And this would also prove that no sane person would ever trust us with a scintilla of real responsibility or power anyway, over ourselves or anyone else. Because we don't deserve any such power, no matter from what angle of the political spectrum we happen to emerge. Because we've allowed ourselves the ugly luxury of wallowing in an enormous noisome heap of bullshit. And for being so stupid, we deserve whatever we get.

CATSCAN 12 "Return to the Rue Jules Verne"

These people are not my spiritual ancestors. I know my real spiritual ancestors -- they were the Futurians and the Hydra Club. But although these people are a century and a half gone, and further distanced by language, culture and a mighty ocean, something about them -- what they did, what they felt, what they were -- takes me by the throat.

It won't let go. My first Catscan column, "Midnight on the Rue Jules Verne," made much ado of this milieu, and of one of its members, Felix Tournachon (1820-1910). Tournachon, when known at all today, is best-known as "Nadar," a pseudonym he first adopted for his Parisian newspaper work in the 1840s. Nadar was a close friend of the young Jules Verne, and he helped inspire Verne's first blockbuster period techno-thriller, FIVE WEEKS IN A BALLOON.

Nadar and Verne were contemporaries, both of them emigres to Paris with artistic ambitions, a taste for hard work, and a pronounced Bohemian bent. Nadar and Verne further shared an intense interest in geography, mapping, and aviation. Verne's influence on Nadar was slim, but Nadar impressed Verne mightily. Nadar even featured as the hero of one of Verne's best-known novels, FROM THE EARTH TO THE MOON, as the thinly anagrammed "Michael Ardan."

Thanks to the efforts of my good friend Richard Dorsett (a rare book dealer by trade) I have come into possession of a book called simply NADAR, a collection of 359 of Monsieur Tournachon's pioneering nineteenth-century photographs, assembled in 1976 by Nigel Gosling for Alfred A Knopf. I knew that Nadar had been a photographer, among his other pursuits as an aeronaut, journalist, caricaturist, author, man-about-Paris, and sometime inspiration for a prototypical science-fiction writer. But I never realized that Nadar was *this good!*

Nadar's photographic record of his Parisian contemporaries is the most potent and compelling act of social documentation that I've ever seen.

Nadar, and his studio staff, photographed nineteenth- century Parisians by the hundreds, over many decades, first as a hobby, and later as as a highly successful commercial venture. But Nadar had a very special eye for the personalities of his friends -- the notables of Paris, the literati, musicians, poets, critics, and political radicals.
===============
§ **ACTIONS TO TAKE**:
A: Gather every line in the records that contains the string "acciaccatura".
B: Continue the Nadar essay with the next part, starting after its final sentence.
The Nadar essay and the records were taken from unrelated sources.
===============
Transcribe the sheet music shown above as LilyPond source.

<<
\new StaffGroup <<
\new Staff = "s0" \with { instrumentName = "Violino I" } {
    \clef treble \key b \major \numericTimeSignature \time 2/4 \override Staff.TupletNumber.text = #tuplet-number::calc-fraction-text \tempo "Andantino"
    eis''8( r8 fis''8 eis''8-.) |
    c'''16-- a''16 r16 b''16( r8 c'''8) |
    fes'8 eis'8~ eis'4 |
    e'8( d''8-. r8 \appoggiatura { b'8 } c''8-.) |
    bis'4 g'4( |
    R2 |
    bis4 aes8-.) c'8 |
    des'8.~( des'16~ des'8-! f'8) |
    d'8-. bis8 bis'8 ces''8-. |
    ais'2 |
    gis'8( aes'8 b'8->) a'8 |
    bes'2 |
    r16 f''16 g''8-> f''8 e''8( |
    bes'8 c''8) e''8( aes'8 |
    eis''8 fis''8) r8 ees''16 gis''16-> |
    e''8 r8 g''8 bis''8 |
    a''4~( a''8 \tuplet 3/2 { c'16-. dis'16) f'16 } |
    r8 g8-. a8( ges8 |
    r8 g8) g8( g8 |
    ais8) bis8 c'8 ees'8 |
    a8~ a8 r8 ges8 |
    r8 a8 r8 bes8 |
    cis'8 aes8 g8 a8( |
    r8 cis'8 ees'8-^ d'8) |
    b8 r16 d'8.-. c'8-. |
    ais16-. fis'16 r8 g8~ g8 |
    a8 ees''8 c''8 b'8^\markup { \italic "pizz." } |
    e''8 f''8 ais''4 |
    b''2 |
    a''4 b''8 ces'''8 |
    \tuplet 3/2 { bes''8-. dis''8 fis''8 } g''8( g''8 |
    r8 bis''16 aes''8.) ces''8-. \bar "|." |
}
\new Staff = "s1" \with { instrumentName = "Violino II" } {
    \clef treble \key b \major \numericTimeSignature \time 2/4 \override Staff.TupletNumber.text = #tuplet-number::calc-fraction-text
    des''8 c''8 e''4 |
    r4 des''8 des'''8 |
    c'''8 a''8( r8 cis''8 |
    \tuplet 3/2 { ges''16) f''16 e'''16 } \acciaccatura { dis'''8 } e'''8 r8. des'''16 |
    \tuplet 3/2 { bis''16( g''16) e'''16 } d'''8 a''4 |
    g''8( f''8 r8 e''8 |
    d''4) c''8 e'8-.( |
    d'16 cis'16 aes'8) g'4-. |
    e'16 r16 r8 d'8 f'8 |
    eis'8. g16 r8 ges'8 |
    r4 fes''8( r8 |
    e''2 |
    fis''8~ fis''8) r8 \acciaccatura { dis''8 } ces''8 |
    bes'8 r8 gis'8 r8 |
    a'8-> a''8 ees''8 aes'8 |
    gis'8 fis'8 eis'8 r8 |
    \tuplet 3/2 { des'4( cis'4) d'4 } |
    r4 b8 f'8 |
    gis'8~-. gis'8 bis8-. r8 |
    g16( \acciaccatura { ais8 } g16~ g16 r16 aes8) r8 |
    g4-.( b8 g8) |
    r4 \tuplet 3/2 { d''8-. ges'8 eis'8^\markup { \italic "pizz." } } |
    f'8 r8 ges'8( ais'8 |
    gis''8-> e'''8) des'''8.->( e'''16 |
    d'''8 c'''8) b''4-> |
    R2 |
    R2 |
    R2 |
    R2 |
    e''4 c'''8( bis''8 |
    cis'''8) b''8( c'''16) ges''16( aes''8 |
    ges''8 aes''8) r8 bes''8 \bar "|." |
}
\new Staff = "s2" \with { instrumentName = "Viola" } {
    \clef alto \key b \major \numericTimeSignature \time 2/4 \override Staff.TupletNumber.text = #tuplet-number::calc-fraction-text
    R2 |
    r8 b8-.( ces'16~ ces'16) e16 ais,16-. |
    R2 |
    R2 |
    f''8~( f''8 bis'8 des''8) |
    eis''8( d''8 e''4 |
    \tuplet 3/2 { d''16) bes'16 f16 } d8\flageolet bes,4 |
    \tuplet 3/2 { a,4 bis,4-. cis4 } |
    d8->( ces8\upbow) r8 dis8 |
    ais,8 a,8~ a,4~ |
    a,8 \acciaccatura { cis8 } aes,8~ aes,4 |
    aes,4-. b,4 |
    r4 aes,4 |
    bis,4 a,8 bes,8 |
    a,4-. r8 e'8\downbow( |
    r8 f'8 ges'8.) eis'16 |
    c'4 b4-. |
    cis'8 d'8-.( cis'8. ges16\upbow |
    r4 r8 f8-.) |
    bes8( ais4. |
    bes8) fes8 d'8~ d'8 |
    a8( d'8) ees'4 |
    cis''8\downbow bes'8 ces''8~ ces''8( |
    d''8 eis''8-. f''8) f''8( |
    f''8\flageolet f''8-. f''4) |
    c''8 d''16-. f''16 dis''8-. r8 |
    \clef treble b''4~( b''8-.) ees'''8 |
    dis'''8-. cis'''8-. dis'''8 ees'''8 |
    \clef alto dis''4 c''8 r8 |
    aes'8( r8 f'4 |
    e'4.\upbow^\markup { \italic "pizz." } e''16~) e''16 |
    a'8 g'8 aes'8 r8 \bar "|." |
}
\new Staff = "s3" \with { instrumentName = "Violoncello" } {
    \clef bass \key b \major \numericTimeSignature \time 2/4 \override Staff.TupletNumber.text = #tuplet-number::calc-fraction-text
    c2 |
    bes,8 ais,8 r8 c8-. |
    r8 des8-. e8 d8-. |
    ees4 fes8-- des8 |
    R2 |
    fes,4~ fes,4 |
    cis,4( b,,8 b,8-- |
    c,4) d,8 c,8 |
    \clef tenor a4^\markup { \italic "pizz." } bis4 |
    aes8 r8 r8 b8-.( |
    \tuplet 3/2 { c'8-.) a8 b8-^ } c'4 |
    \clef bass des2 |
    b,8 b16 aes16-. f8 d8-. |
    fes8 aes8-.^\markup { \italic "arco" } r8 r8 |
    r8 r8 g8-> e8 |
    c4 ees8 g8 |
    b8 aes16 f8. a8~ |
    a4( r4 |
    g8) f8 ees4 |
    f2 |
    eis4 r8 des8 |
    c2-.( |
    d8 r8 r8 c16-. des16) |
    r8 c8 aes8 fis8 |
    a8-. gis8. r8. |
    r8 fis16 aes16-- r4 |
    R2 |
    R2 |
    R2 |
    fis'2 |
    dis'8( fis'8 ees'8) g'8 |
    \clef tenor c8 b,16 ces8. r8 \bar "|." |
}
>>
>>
===============
§ **PER-TASK ANSWERS**:
A:
    \tuplet 3/2 { ges''16) f''16 e'''16 } \acciaccatura { dis'''8 } e'''8 r8. des'''16 |
    fis''8~ fis''8) r8 \acciaccatura { dis''8 } ces''8 |
    g16( \acciaccatura { ais8 } g16~ g16 r16 aes8) r8 |
    a,8 \acciaccatura { cis8 } aes,8~ aes,4 |

B:
These are the people who invented "la vie de Boheme." They invented the lifestyle of the urban middle-class dropout art-gypsy. They invented its terminology and its tactics. They brought us the "succes de scandale," the now time-honored tactic of shocking one's audience all the way to the bank. And the "succes d'estime," the edgy and hazardous life of the critics' darling. The doctrine of art for art's sake was theirs too (thank you, Theophile Gautier). And the ever-helpful notion of *epater les bourgeoisie,* an act of consummately modern rebellion which is nevertheless impossible without a bourgeoisie to epater, an act which the bourgeoisie itself has lavishly financed for decades in our culture's premiere example of Aldissian enantiodromia -- the transformation of things into their opposites.

The Paris Bohemians were the first genuine industrial-scale counterculture. This was the culture that created Jules Verne. It deserves a great deal of the credit or blame for origination of the genres of horror, fantasy, and science fiction. It has a legitimate claim on our attention and our loyalties.

Jules Verne enjoys a minor role in this book of Nadar's photographs. Verne is on page 230.

One good look at Verne's perceptive portrait by Nadar is enough to make you understand why Jules became an Amiens city councilman, rather than drinking himself to death or dying of syphilis in approved period Bohemian fashion. Verne was a science fiction writer, and a great one. Anyone reading SF EYE possesses big juicy chunks of Verne's memetics, whether you know it or not. But unlike many of Nadar's other friends -- people such as Proudhon (page 171) and Bakunin ( page 175) and Journet (page 127) -- Jules Verne was not a driven maniac. Jules Verne was clearly quite a nice guy. He projects an air of well-nigh Asimovian polymathic jollity. He's having a good time at the Nadar studio; he's had to visit his barber, and he's required to sit still quite a while in a stiff new suit, but you can tell that Verne trusts the man behind the camera, and that he's cherishing a sense of humor about this experience.

This is not a tormented soul, not a man to batter himself to death against brick walls. Jules Verne has the look of a man who has hit four or five brick walls in his past, and then bought a map and a compass and paid some sustained attention to them. He looks like someone you could trust with your car keys.





The perfect complement to Nadar's photography is Jerrold Seigel's *BOHEMIAN PARIS: Culture, Politics, and the Boundaries of Bourgeois Life 1830-1930* (published in 1986). Almost every individual mentioned in Professor Seigel's book had a portrait taken by Nadar. Seigel's is a fine book which I have read several times; I consider it the single most useful book I have ever seen for denizens of a counterculture.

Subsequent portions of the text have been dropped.